Portage from Snipe to Missing Link has a spot with a nearly chest high vertical rock face. There is sort of a tight path beaten around the side. But when I arrived at it carrying the canoe, my son was waiting. He said, "Let me take it up this." Okay...Sure enough he just bounds up it with the canoe like he was walking on flat ground. How did he do that? He gave me back the canoe and waited for his dad and repeated his feat of wonder. When I asked him later how he did that, he simply replied, "Mom, that is the kind of stuff I am built for! I have REALLY strong legs!" Guess I can't argue with that statement.

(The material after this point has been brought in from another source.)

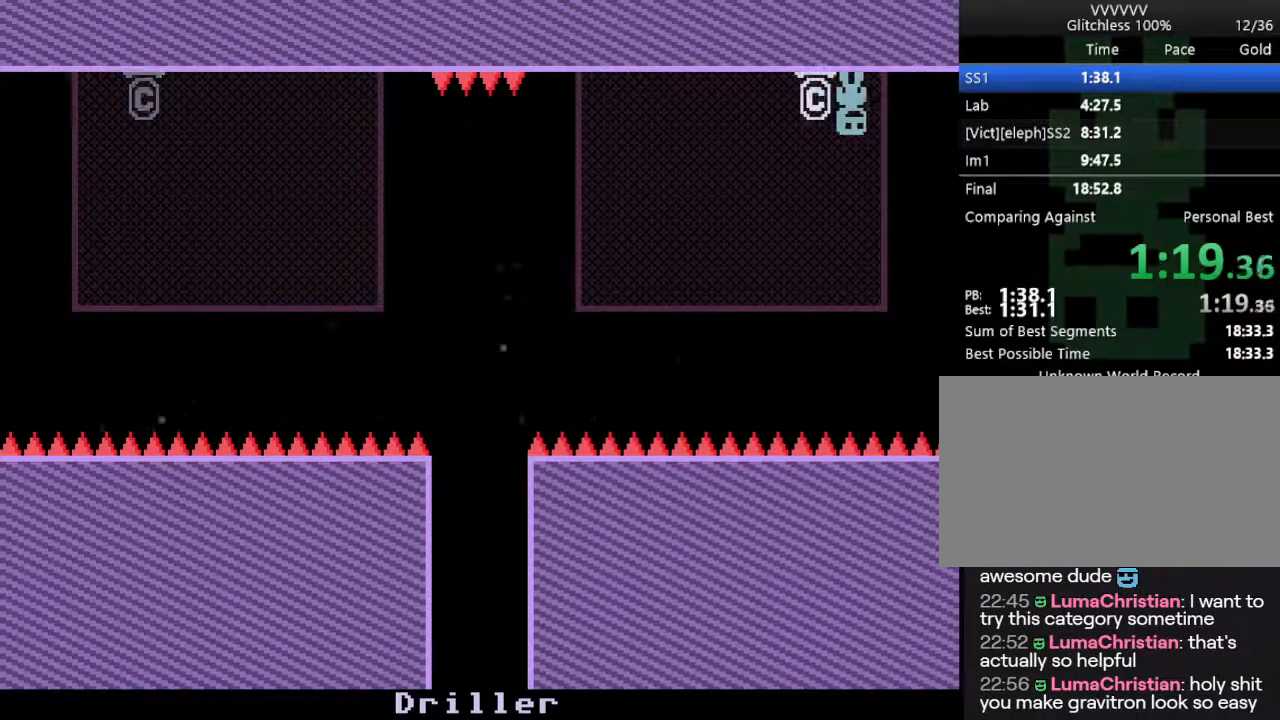
{"keys": ["right"], "events": []}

After we exited at Round Lake, we packed up, and then drove up to the end of the Gunflint Trail to see Chik Mauk museum. We had never been before and really enjoyed it. Favorite parts: reading about the early businesses on the Gunflint Trail...all the names I had heard through the years, and visiting the new boat museum. Turns out they used the exact same plans as Menogyn used to build their timber frame canoe repair building (only Chik Mauk decided to enclose theirs).
Made it to our friends' house near Duluth for their annual corn roast. Great food, great people (no one even said a thing about our trail funk). We decided to not camp over at their place Saturday night as originally planned. Instead we headed back to the Cities.